CompuCredit Corp. v. Greenwood,
565 U.S. 95 (2012)

Annotate this Case
  • Syllabus  | 
  • Opinion (Antonin Scalia)  | 
  • Concurrence (Sonia Sotomayor)  | 
  • Dissent (Ruth Bader Ginsburg)



No. 10–948



on writ of certiorari to the united states court of appeals for the ninth circuit

[January 10, 2012]

     Justice Sotomayor, with whom Justice Kagan joins, concurring in the judgment.

     Claims alleging the violation of a statute, such as the Credit Repair Organizations Act (Act), 15 U. S. C. §1679 et seq., are generally subject to valid arbitration agreements unless Congress evinces a contrary intent in the text, history, or purpose of the statute. See Gilmer v. Interstate/Johnson Lane Corp., 500 U. S. 20, 26 (1991) . I agree with the Court that Congress has not shown that intent here. But for the reasons stated by the dissent, I find this to be a much closer case than the majority opinion suggests.

     The Act creates a cause of action in its liability provision, see §1679g(a), denominates the cause of action a “right to sue” in the mandatory disclosure statement, §1679c(a), and then provides that “right[s]” may not be waived, §1679f(a). Those for whom Congress wrote the Act—lay readers “of limited economic means and . . . inexperienced in credit matters,” §1679(a)(2)—reasonably may interpret the phrase “right to sue” as promising a right to sue in court. And it is plausible to think that Congress, aware of the impact of its words, intended such a construction of the liability provision.

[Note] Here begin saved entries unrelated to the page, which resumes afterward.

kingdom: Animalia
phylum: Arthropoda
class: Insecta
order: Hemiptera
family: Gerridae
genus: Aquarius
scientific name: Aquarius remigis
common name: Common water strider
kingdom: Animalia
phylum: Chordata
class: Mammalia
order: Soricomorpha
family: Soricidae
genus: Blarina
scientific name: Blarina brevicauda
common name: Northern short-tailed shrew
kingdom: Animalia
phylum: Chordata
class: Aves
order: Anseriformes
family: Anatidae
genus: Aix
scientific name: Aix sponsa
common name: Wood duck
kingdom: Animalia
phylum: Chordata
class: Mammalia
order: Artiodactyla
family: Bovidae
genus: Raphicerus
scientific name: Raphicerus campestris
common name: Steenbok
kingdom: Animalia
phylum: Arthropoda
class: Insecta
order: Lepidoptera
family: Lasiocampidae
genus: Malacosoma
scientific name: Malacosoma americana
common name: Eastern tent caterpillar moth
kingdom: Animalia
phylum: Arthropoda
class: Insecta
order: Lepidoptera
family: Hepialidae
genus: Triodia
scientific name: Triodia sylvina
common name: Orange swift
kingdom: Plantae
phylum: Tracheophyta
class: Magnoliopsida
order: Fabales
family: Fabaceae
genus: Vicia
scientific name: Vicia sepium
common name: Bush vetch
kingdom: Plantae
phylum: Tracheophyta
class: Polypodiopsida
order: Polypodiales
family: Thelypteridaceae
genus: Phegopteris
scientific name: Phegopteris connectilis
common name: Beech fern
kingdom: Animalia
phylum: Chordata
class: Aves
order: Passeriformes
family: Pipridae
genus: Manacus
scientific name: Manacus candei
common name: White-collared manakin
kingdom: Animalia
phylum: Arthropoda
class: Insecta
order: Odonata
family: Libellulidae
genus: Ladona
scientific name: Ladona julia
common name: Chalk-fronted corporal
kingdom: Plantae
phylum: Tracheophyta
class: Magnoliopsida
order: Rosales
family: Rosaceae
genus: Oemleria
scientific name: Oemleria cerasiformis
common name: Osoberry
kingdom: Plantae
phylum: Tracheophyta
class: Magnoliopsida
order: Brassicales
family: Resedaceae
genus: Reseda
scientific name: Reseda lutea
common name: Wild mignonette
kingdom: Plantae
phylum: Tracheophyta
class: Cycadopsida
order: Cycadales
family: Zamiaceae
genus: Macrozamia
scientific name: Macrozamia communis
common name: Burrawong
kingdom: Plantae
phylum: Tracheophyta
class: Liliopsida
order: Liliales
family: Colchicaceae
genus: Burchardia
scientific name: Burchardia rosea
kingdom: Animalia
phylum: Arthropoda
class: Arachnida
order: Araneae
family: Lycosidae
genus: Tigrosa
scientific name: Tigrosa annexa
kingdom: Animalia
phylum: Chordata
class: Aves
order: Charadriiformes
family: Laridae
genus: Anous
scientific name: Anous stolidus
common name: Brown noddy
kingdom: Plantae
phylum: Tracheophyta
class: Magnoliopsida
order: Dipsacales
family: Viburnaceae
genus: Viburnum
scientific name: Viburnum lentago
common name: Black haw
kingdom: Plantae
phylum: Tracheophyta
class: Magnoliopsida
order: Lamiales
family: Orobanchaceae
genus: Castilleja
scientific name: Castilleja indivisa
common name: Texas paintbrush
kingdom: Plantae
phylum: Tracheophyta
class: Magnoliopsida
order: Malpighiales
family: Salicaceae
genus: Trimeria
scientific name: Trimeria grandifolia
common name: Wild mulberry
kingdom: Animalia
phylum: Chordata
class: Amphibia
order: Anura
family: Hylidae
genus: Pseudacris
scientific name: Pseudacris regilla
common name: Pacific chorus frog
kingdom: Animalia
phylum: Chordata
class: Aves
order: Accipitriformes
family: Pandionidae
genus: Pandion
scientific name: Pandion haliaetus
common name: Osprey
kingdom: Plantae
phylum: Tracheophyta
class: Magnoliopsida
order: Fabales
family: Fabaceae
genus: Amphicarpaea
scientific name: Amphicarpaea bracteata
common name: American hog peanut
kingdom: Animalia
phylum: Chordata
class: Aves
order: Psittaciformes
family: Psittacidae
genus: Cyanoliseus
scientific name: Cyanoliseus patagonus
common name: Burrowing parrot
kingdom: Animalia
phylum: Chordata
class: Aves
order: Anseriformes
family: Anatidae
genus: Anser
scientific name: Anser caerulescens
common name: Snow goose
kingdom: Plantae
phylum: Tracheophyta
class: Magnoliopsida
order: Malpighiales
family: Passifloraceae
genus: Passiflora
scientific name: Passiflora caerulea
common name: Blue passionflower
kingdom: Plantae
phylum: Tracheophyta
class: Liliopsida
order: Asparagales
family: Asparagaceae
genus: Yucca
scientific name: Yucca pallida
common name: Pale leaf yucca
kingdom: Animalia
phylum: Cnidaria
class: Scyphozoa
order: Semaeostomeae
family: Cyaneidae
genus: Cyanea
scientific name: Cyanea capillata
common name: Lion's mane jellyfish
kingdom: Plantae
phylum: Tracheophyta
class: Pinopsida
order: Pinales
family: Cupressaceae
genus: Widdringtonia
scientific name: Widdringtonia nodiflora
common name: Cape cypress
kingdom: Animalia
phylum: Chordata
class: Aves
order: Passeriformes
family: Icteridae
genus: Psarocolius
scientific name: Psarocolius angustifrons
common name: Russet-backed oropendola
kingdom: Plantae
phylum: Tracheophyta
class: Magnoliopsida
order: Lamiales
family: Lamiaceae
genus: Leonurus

     But while this interpretation of the Act is plausible, it is in my view no more compelling than the contrary construction that petitioners urge. As the majority opinion notes, the disclosure provision does not itself confer a cause of action, and the liability provision that does is materially indistinguishable from other statutes that we have held not to preclude arbitration. In my mind this leaves the parties’ arguments in equipoise, and our precedents require that petitioners prevail in this circumstance. This is because respondents, as the opponents of arbitration, bear the burden of showing that Congress disallowed arbitration of their claims, and because we resolve doubts in favor of arbitration. See id., at 26. Of course, if we have misread Congress’ intent, then Congress can correct our error by amending the statute.

     I add one more point. The majority opinion contrasts the liability provision of the Act with other, more recently enacted statutes that expressly disallow arbitration. I do not understand the majority opinion to hold that Congress must speak so explicitly in order to convey its intent to preclude arbitration of statutory claims. We have never said as much, and on numerous occasions have held that proof of Congress’ intent may also be discovered in the history or purpose of the statute in question. See ibid. (“If such an intention exists, it will be discoverable in the text of the [statute], its legislative history, or an ‘inherent conflict’ between arbitration and the [statute’s] underlying purposes”); Shearson/American Express Inc. v. McMahon, 482 U. S. 220, 227 (1987) (“If Congress did intend to limit or prohibit waiver of a judicial forum for a particular claim, such an intent ‘will be deducible from [the statute’s] text or legislative history,’ or from an inherent conflict between arbitration and the statute’s underlying pur-poses” (quoting Mitsubishi Motors Corp. v. Soler Chrysler-Plymouth, Inc., 473 U. S. 614, 628 (1985) ; citation omitted)). I agree with the dissent that the statutes the majority opinion cites shed little light on the thoughts of the Congress that passed the Act. But the Act’s text is not dispositive, and respondents identify nothing in the legislative history or purpose of the Act that would tip the balance of the scale in favor of their interpretation.